(Provided data)
━━━━━━
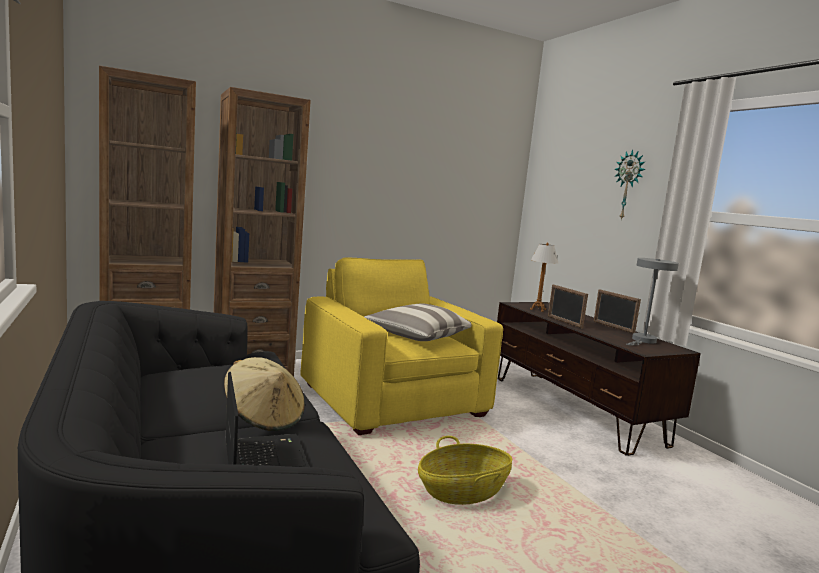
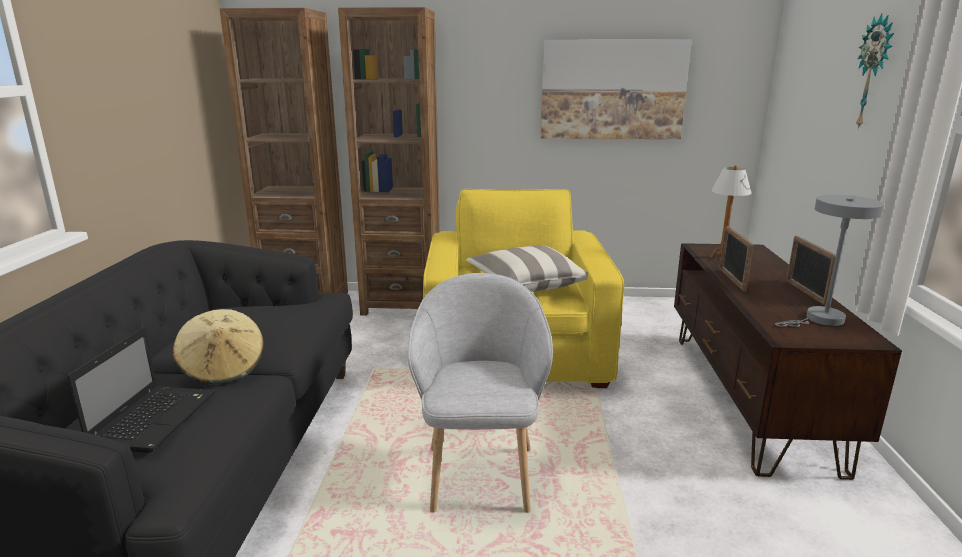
camera: 30 degrees right, 10 degrees up
basket [418,436,512,505] -> grey armchair [407,273,553,513]
none -> picture [541,39,692,139]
━━━━━━
(What this task involves)
Each line from the one containing "basket [418,436,512,505] ->" through the final line of the listing above should be returned exactly; return nothing else.

(Output below)
basket [418,436,512,505] -> grey armchair [407,273,553,513]
none -> picture [541,39,692,139]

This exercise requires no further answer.